Originally Posted by Doady
Cincinatti's transit ridership was 20% lower in 2019 compared to 2013, when this fareless, circulator streetcar was announced. Kansas City lost 23% of its transit ridership during that same time period.
Maybe it's time for these places to build real transit systems? And real system means a complete system, not only with parallel routes closer together so that riders can travel more directly and thus faster, but also covering the entire urban area so that everyone has a transit stop within walking distance of both their origin and their destination. Reduce the demand for parking, allow for intensification through the redevelopment of parking lots and garages, and so bring people even closer to transit. Then you can build more higher capacity transit options like light rail and subways and attract even more riders and even more development. And the beginning of this entire process is with buses, with fares, not free streetcar service.

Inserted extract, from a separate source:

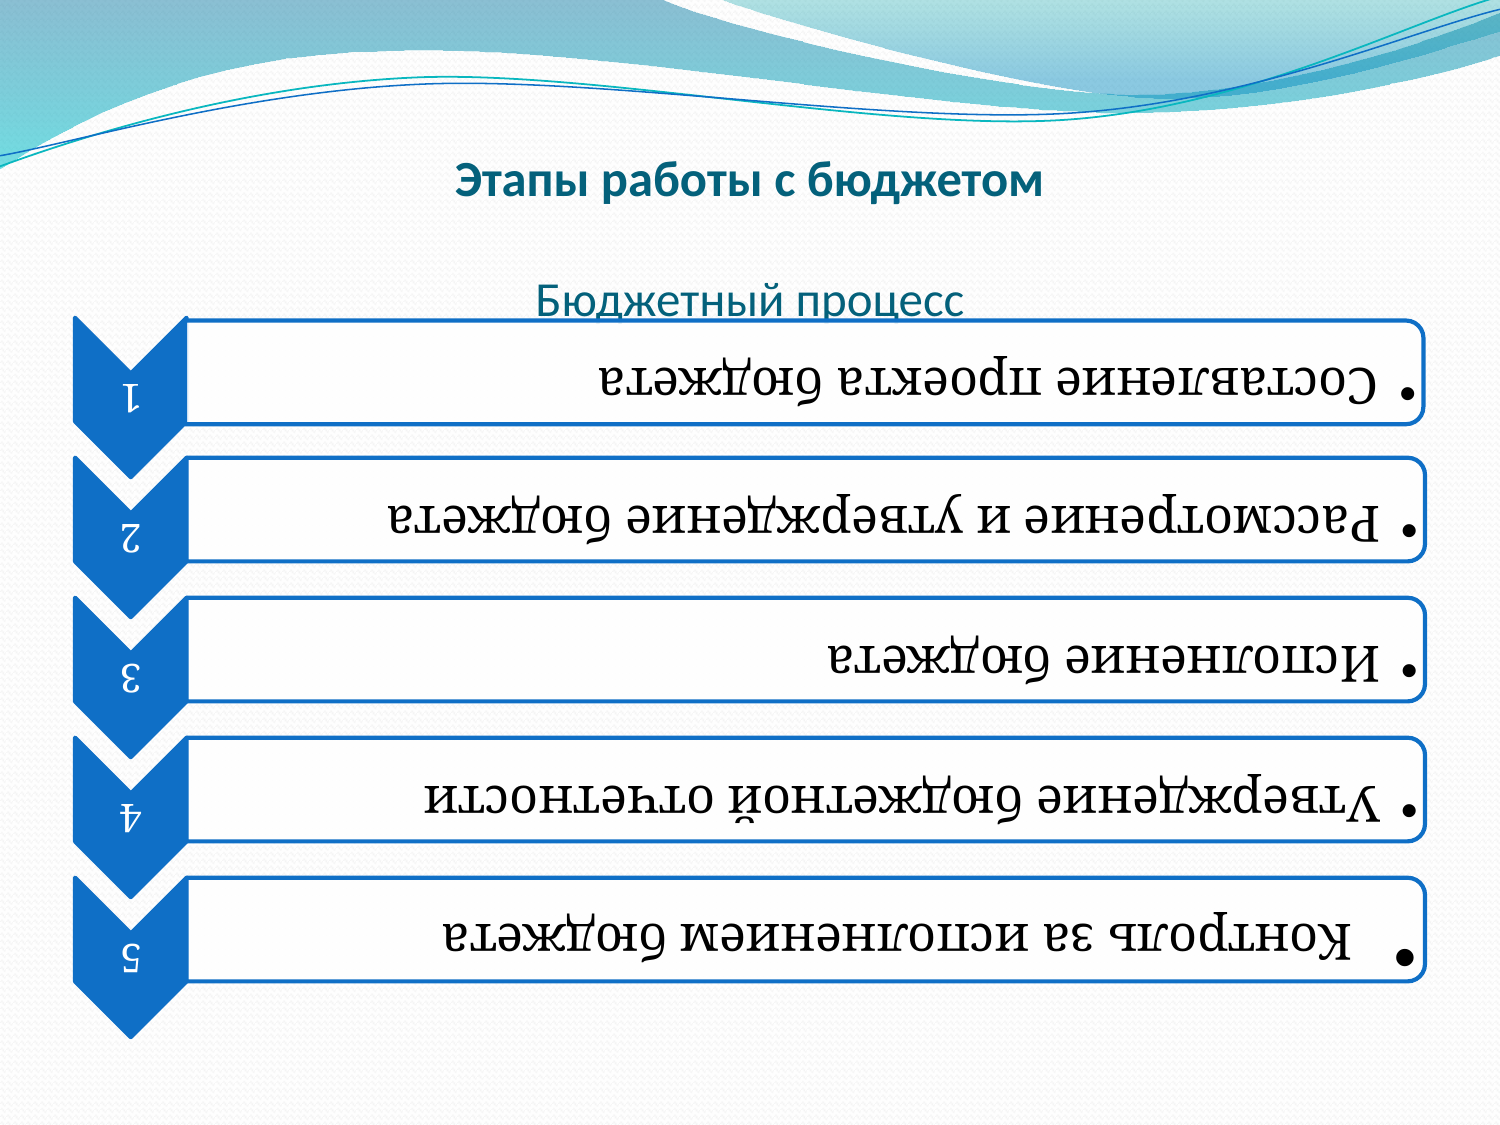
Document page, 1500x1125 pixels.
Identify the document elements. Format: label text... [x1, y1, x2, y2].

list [74, 317, 1426, 1038]
title Этапы работы с бюджетом Бюджетный процесс [75, 137, 1425, 317]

You cannot build a complete system with rail alone. Even NYC has a massive bus fleet and bus network, with over 50 times the bus ridership of Cincinatti. Thousands of buses to fill in the gaps, to reduce the walking distances to transit, that is one of main principles of TOD, and these gaps and the long walking distances they create is the number one reason transit in places in Cincinatti and Kansas City and so many other places in the USA fail. And that is the problem that these streetcars in turn fail to solve.

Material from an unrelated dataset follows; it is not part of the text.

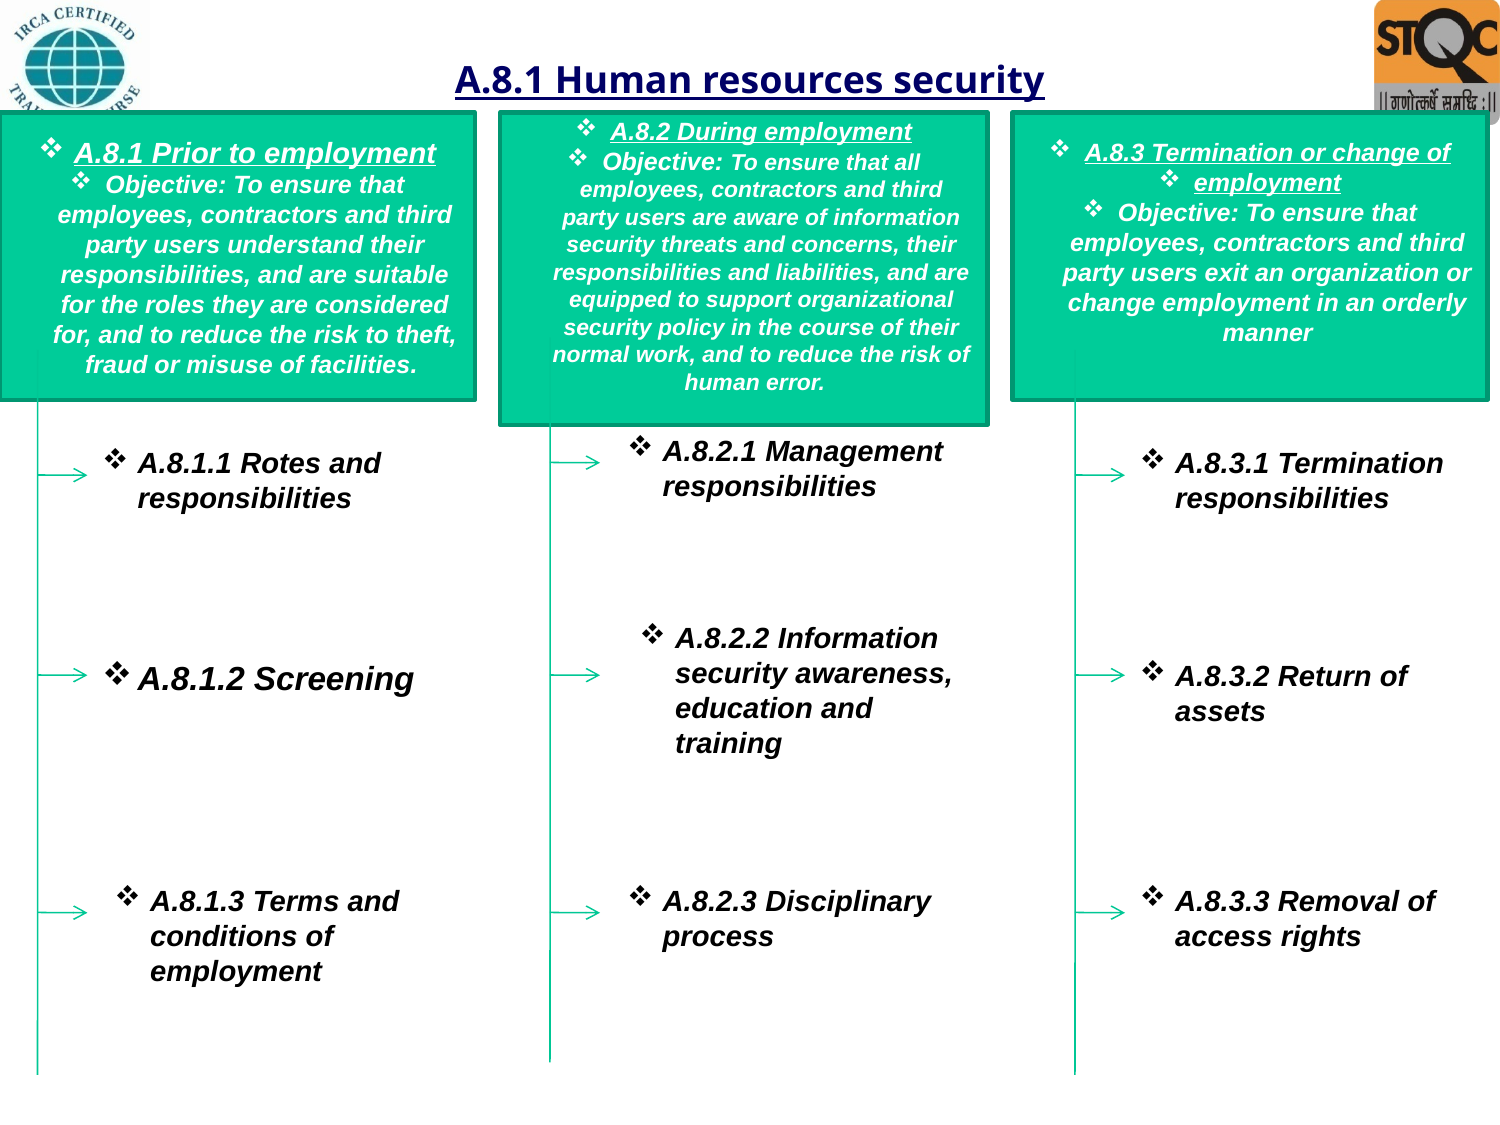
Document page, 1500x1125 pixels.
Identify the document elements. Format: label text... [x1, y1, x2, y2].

You can see all over the USA and Canada, the common feature of every successful system is lots of people using buses, not streetcars. NYC, Washington, SF, Toronto, Montreal, Seattle, Chicago, Philadelphia, Winnipeg, Ottawa, Portland, Pittsburgh, Las Vegas - big bus networks and complete systems, with fewer gaps, for more direct travel and reduced walking distances, not lots of rail and incomplete systems with more gaps. Time to follow the lead of the successful cities and stop making better transit more complicated than it actually is, build a complete transit network, fill in those gaps. And in the case of Cincinnati, we are talking about some huge gaps.